* _Saved data entries_

────────

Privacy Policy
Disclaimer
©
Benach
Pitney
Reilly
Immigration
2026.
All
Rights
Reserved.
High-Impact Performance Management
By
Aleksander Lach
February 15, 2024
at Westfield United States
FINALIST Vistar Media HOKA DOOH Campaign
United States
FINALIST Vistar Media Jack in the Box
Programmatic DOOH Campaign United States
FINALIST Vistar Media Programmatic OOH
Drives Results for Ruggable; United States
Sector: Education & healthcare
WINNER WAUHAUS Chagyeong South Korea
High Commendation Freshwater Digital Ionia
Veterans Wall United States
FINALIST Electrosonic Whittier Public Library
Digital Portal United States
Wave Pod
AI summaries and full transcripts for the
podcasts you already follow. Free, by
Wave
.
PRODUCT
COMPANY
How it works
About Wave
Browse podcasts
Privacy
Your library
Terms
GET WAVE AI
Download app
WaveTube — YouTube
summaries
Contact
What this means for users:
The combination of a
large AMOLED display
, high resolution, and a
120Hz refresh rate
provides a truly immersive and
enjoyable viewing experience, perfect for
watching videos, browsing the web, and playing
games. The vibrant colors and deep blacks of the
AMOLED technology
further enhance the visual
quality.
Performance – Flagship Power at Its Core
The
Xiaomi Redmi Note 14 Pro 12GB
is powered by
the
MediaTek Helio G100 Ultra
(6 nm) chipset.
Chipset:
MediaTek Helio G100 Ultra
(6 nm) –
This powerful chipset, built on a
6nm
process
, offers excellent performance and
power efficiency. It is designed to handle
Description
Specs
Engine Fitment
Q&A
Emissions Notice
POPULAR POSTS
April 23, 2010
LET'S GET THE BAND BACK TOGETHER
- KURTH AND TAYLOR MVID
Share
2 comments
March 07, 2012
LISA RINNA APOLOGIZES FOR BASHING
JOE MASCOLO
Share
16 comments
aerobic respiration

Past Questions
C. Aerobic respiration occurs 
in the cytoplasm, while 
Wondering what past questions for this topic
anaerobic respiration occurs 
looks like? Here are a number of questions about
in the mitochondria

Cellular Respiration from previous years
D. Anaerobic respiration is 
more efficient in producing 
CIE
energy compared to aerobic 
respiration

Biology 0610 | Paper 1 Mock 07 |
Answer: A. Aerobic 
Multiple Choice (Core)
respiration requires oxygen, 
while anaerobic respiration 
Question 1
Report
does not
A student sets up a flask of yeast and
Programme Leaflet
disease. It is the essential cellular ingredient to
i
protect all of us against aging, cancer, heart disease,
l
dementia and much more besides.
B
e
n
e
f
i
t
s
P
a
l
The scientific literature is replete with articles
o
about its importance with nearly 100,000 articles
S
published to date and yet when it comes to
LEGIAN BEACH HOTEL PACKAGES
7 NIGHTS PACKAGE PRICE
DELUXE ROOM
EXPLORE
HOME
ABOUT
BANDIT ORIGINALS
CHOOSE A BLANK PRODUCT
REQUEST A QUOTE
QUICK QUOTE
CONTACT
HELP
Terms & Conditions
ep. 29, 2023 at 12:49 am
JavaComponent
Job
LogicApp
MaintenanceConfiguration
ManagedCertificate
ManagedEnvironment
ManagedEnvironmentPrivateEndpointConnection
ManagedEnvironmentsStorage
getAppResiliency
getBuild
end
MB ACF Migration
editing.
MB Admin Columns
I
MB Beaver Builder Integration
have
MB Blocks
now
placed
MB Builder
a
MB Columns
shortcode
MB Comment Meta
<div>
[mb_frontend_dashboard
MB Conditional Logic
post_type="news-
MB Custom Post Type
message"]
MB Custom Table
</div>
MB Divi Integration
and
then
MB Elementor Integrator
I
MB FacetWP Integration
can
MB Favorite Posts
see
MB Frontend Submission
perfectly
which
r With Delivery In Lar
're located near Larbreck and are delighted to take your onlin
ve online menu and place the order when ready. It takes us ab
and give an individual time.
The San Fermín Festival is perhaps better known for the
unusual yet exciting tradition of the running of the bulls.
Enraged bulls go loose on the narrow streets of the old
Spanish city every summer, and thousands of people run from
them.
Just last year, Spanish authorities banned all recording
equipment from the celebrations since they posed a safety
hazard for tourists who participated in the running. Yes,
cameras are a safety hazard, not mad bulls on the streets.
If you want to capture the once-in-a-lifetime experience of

────────

Reply with the number of lines in the entries that hold the word "Programmatic", and add no other words.

2